WorkMinus

9 Actionable Ways to Kick Off Your Diversity Recruiting Efforts

Diversity consciousness in the corporate world has come a long way. In recent history, countries have had laws in place that actually protected the rights of employers to not hire people from different backgrounds. 

The definitions of diversity have also evolved. What was once limited to race and sex has been expanded to physical ableness, age, sexual orientation, gender identity, religious beliefs, native language, economic background, and much more. 

Real inclusion or splashy PR?

Celebrating diversity (at least on the surface) is a part of today’s company culture. From celebrating gay pride month to publishing internal diversity reports, many organizations across the world claim diversity as a core value.

But splashy PR efforts and real commitment to diversity are two different things. 

The first place where you can tell if a company is serious about diversity is to see how they recruit and hire. 

What is diversity recruiting and hiring?

Diversity recruitment happens when organizations put emphasis on hiring from a diverse pool of candidates and have procedures in place to make decisions free from bias based on age, sexuality, gender, religion and other characteristics that are unrelated to the job seeker’s performance.

Most organizations assume you should hire the most qualified candidate. While this may seem like the right thing to do, it will not help your team, as a whole, in the long run. Think of it like choosing a software stack for your company. What may be the best solution for each individual problem may not leave you with the right overall software stack. As Melissa and Jonathan Nightingale say, it’s not about hiring the best person, but building the best team. 

Why diversity recruiting should be your top priority

Building a diverse culture is a lot more important than compliance or just being able to say, “We are an equal opportunity employer.” It’s not just an item to be checked off on your list.

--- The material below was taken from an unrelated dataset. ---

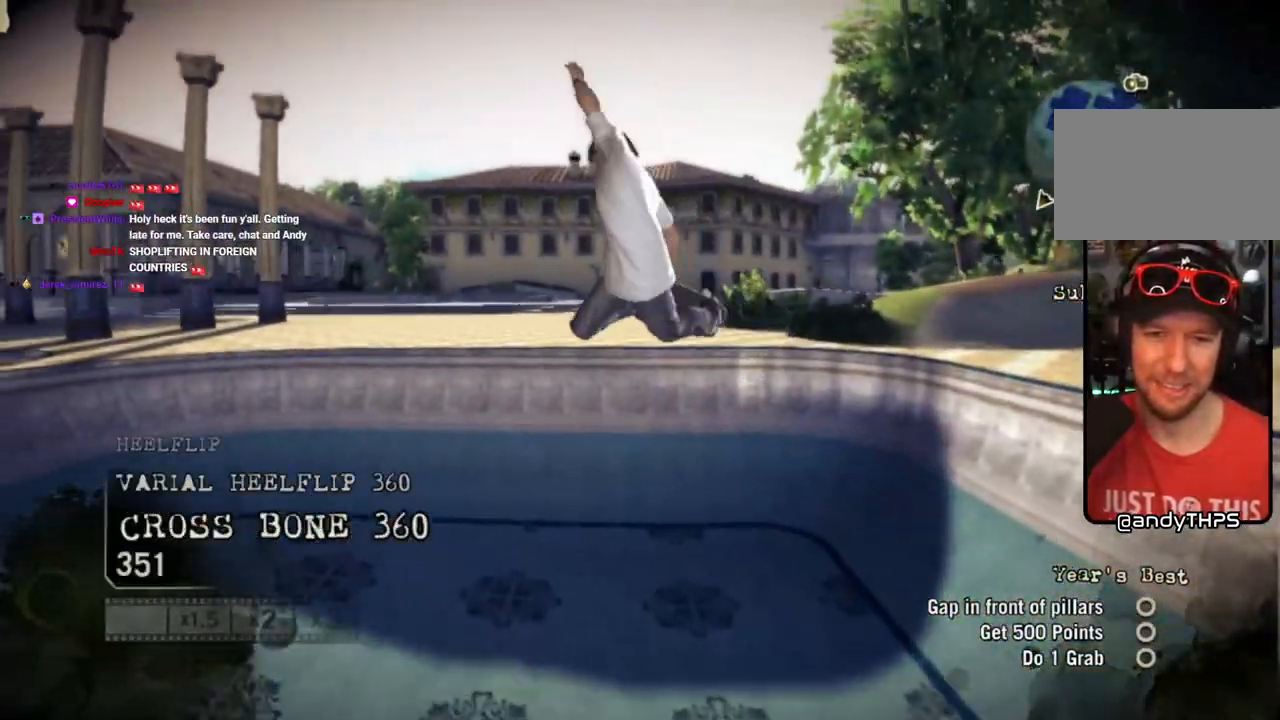
{"dt_ms": 500, "buttons": [], "left_stick": "center", "right_stick": "center", "events": [[200, "R2", "up"], [217, "right_stick", "center"], [233, "left_stick", "center"]]}
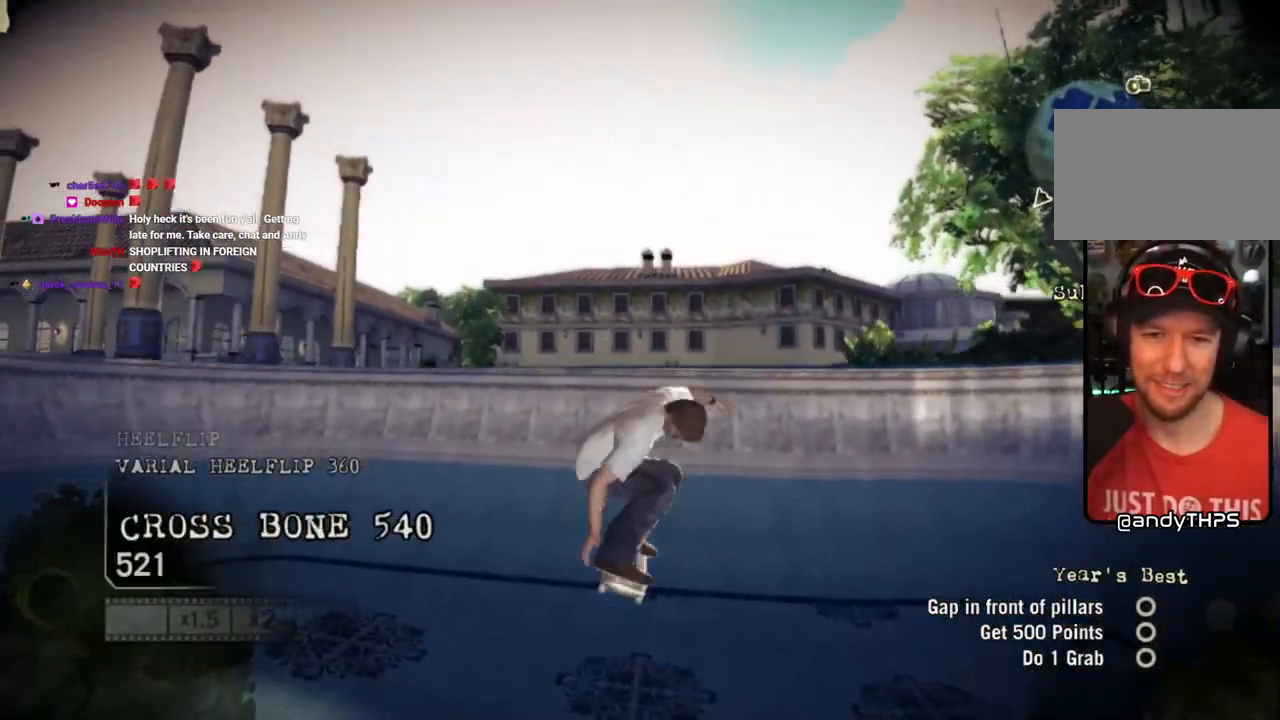
{"dt_ms": 500, "buttons": [], "left_stick": "center", "right_stick": "center", "events": []}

It’s a mentality that needs to be ingrained in your organization’s psyche.

Diverse teams consistently outperform homogeneous groups. Each person in a diverse team has been exposed to radically different ideas and has a wide range of experience and skills. When surrounded by people who are similar in one or more ways, it’s easy to slip into groupthink and not question things. But when a team is made of people who bring a variety of perspectives and insights, they think harder about their decisions, leading to better decisions.

9 tips to better diversity recruiting

Talent acquisition teams are becoming more and more sensitive to diversity hiring. In a study by Ideal, 57 percent of respondents said they have a recruiting strategy in place to attract diverse talent. You could start with something as simple as changing the language you use in your job posting. Every step you take toward diversity recruiting is one step closer to a more diverse workforce. 

Here are a few things you can start doing right now to help you with your recruitment process:

Tweak your policies 

Start by creating a company culture that promotes diversity and inclusion. Where might you be able to change your policies to demonstrate more open-mindedness? Gender-neutral restrooms? Private nursing areas? Flexible time off for religious holidays? 

You will likely not be able to spot all the issues with your current policies. Instead, ask people from different groups to look over them and point out areas you can improve. 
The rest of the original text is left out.